Book Review: The Transition Handbook, Rob Hopkins

Rob Hopkins founded the Transition Movement whose aim is to build resilience to the twin threats of peak oil and climate change in communities through a return to localisation of services. The model has been applied most prominently in Kinsale in Ireland, Totnes in Devon and Lewes in Sussex and is now springing up all over the UK and indeed the world. This book is essentially both a manifesto for the concept and a 'how to guide' for its implementation.

He starts by making a persuasive argument that peak oil and climate change cannot be addressed in isolation - otherwise a solution to one could worsen the other. The second section of the book is about presenting a positive vision of a resilient future and the third is on how to get there.

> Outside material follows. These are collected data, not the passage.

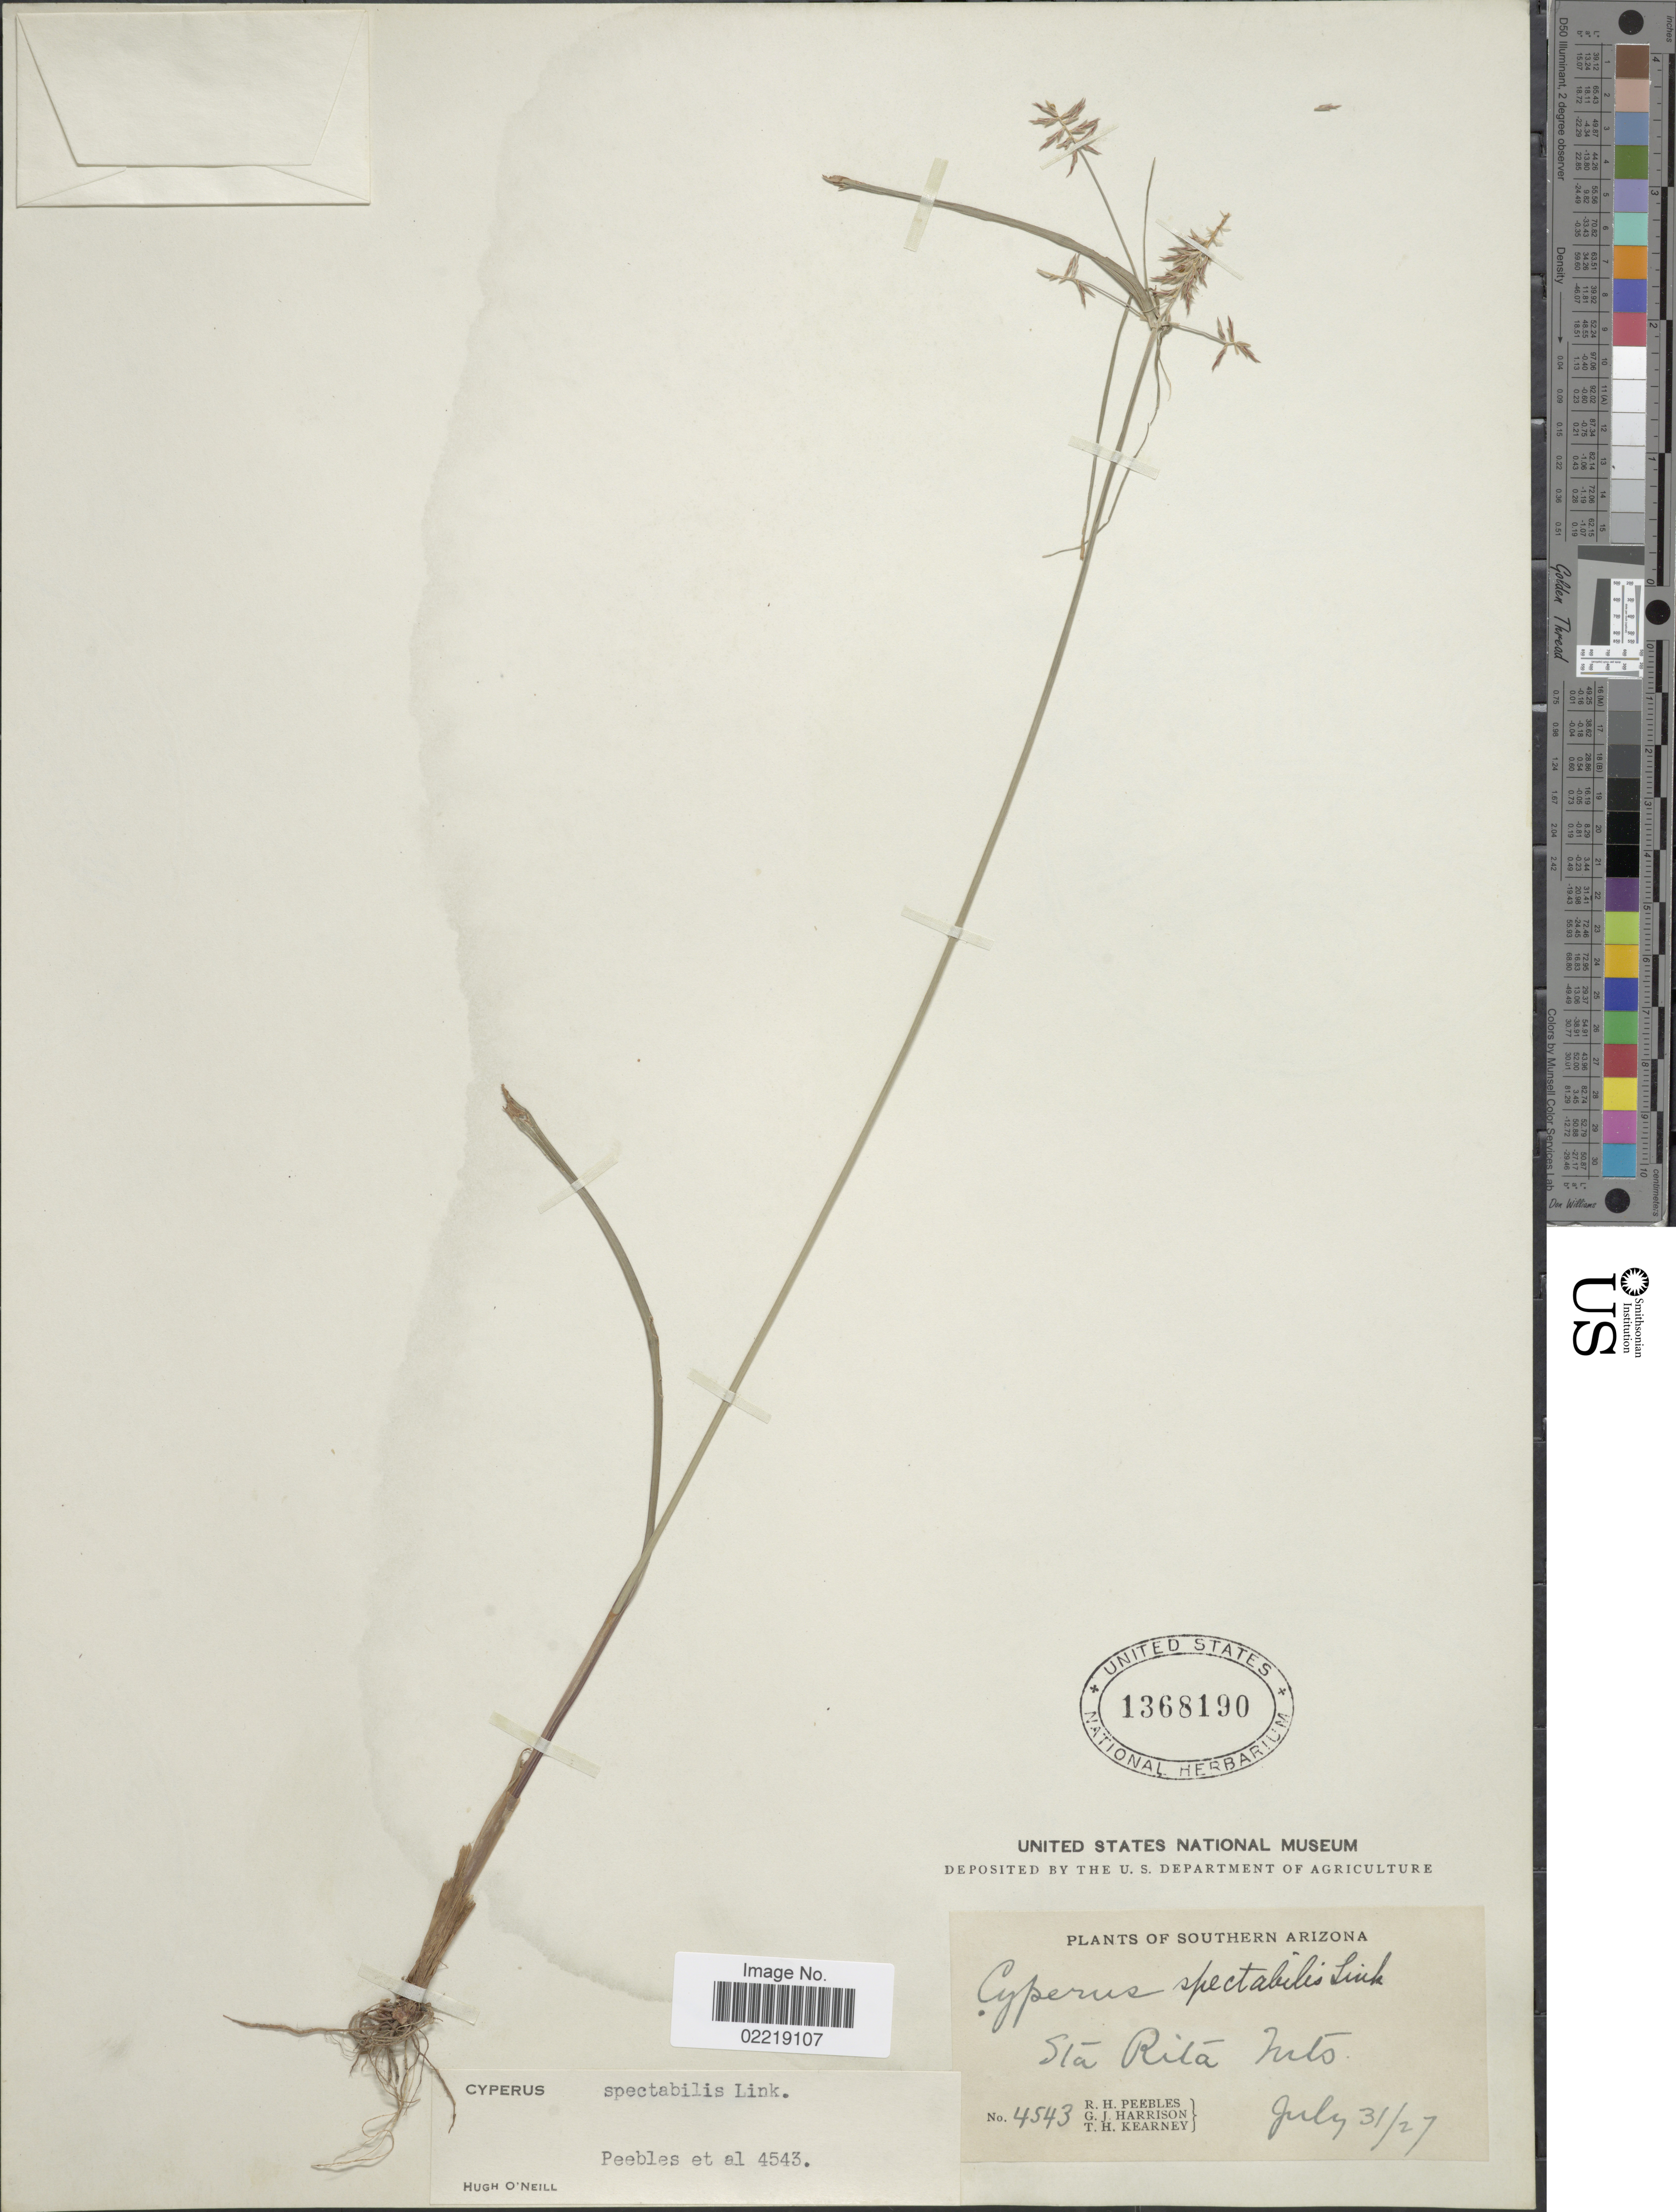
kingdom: Plantae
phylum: Tracheophyta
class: Liliopsida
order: Poales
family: Cyperaceae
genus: Cyperus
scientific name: Cyperus spectabilis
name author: Link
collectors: R. H. Peebles, G. J. Harrison & T. H. Kearney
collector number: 4543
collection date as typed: Transcribed d/m/y: 31/7/27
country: United States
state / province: Arizona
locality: Southern Arizona, Sta Rita Mts.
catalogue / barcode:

Hopkins' background is in permaculture and it is no surprise that many of the examples in the book are of the local food, 'rustic' skills and vernacular building. The transition movement has also experimented with using local currencies to strengthen local economies.

The first thing to say is that, as a book, The Transition Handbook is superb. Hopkins practises everything he preaches - a positive vision and a no blame culture - and his prose is clear, personal and anecdotal without ever being cheesy. The participation techniques he outlines are clear and effective - I pinched one (storytelling the positive vision) for a corporate workshop I was running last month and it worked a treat. The only things I felt were a bit underdeveloped were some more examples outside permaculture and local currencies - for example, I'm sure the Transition Movement could help persuade people to walk and cycle rather than driving, or roll out an extra layer of insulation in their loft. While teaching self-build skills is admirable, it will have little effect on carbon emissions in the short-medium term where action is required. This is a minor niggle - as I said the book is superb and I will be using it and its engagement and practical techniques more and more as time goes on.

On the Transition Movement itself, the argument for moving in this direction is compelling. The big challenge is whether they can extend their appeal beyond the people (including me!) who naturally flock to this kind of thing. It is no surprise that the Transition concept started in the UK in Totnes and Lewes - places with a long history of alternative living and thinking. Transition Brixton will be a key test of whether the man in the Pringle sweater, the woman in the M&S dress and the teenagers in the Kappa tracksuit will join the people in 'ethnic trousers' who have flocked to the movement. Again this is no criticism of the Transition Movement itself, more a reflection on the challenges ahead.